TEXT PASSAGE START

In a DesignWare ARC® EV6x Embedded Vision Processor core, after a few iterations, the right aspect ratio can provide optimal routing track utilization for 500MHz. For a successive design when frequency is increased to 800MHz, growing the floorplan with same aspect ratio is not sufficient for design closure. In such a scenario, not only does one need a different aspect ratio for memory cuts but also a faster memory architecture with a larger bit size and different periphery setting. Synopsys’ HPC Design Kit provides the variety of compilers needed to easily scale the performance from 500MHz to 800MHz with an optimized floorplan for each performance level.  A broad offering of foundation IP at designers’ fingertips provides more room for optimization, reduces floorplan iterations, and ultimately accelerates design closure.

TEXT PASSAGE END
DATA FOR REVIEW START

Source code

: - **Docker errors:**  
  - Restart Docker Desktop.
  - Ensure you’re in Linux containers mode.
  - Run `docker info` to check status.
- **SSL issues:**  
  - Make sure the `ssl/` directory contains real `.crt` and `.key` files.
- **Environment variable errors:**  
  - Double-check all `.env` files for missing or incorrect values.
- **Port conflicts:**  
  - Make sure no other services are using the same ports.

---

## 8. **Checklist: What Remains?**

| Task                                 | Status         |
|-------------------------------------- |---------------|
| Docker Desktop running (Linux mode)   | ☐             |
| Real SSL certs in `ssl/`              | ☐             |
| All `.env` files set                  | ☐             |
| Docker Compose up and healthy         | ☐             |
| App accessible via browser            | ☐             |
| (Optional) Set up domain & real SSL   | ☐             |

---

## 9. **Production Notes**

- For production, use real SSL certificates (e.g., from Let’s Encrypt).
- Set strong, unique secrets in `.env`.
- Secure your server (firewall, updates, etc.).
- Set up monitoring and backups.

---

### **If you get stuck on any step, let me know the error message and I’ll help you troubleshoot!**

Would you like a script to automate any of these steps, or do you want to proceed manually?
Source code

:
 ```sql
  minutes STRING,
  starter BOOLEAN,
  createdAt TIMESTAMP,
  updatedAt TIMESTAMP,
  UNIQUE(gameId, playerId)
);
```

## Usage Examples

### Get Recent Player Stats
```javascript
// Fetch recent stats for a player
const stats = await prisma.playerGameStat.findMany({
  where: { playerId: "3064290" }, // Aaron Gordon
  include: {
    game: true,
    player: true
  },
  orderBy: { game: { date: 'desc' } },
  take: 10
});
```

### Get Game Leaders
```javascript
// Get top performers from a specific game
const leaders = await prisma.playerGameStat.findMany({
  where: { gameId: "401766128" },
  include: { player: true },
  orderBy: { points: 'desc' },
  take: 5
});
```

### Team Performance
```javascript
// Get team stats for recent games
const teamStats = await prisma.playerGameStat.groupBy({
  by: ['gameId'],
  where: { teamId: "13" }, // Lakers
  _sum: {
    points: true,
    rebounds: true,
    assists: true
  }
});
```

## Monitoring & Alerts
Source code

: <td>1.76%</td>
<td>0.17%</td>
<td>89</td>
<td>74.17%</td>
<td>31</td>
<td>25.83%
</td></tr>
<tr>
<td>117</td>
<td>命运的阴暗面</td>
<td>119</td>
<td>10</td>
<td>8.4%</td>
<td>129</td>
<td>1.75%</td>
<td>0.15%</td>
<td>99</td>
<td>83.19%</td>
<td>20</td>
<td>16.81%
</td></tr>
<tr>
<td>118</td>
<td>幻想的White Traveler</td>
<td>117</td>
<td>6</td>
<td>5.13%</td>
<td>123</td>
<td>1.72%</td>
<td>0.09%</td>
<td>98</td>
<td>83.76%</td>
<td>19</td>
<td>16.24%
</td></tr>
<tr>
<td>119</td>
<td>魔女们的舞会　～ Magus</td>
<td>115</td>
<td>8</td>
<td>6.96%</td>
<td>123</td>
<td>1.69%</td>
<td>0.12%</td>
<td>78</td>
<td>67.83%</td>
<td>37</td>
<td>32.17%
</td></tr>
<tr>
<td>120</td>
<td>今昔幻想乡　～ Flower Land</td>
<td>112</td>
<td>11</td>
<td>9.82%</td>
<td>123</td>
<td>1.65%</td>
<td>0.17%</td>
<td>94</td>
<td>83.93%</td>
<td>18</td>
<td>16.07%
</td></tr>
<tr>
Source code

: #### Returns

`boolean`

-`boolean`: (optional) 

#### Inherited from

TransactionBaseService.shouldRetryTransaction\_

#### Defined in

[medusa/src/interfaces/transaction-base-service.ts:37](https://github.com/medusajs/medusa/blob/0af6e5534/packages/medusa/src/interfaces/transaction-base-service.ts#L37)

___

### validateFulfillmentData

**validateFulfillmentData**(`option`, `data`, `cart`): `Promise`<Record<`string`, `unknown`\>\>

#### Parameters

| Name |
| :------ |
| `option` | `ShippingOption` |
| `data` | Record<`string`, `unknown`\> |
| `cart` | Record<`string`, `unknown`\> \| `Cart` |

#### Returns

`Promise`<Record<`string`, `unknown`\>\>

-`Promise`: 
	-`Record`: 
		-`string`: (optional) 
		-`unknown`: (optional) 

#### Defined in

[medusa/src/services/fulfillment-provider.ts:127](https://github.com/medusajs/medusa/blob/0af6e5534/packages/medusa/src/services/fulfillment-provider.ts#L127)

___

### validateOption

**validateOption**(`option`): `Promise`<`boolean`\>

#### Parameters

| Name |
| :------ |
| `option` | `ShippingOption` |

DATA FOR REVIEW END

* [EXERCISES TO COMPLETE]:
1. In the passage on the EV6x processor floorplan, what frequency is the successive design raised to?
2. Resume the passage on the EV6x processor floorplan from the point where it stops.
The lines are not used here.

* [REPLIES]:
1. 800MHz.

2.
Figure 3: Floorplan iteration examples on the DesignWare ARC EV6x with CNN Engine show the flexibility to achieve either 500MHz when area is at a premium, or 800MHz for performance-optimized designs

Rich Cell Set Co-Optimized with Tools

The richness of the cell set in a library co-optimized with EDA tools proves to be a crucial component to achieving PPA and managing congestion. When a library is co-optimized with tools, logic library architects have the capability to look under the hood of advanced synthesis and routing algorithms. This drives the library designer’s decision on which cells to include and how to lay out these cells. Working together, the algorithm owner of the tool can introduce features in the tools that ensure superior results when new logic cell types are utilized. The IP/EDA vendor’s behind-the-scenes work reduces the effort required of the SoC designer, who can now focus on other aspects of implementation. A tool-library handshake has gained more prominence with multi-patterning FinFET nodes. SoC designers using smaller process technologies benefit from having library cells whose pin layouts (especially those of high input complex cells) have been optimized to take advantage of latest router innovations that eventually lead to faster route closure at the design level.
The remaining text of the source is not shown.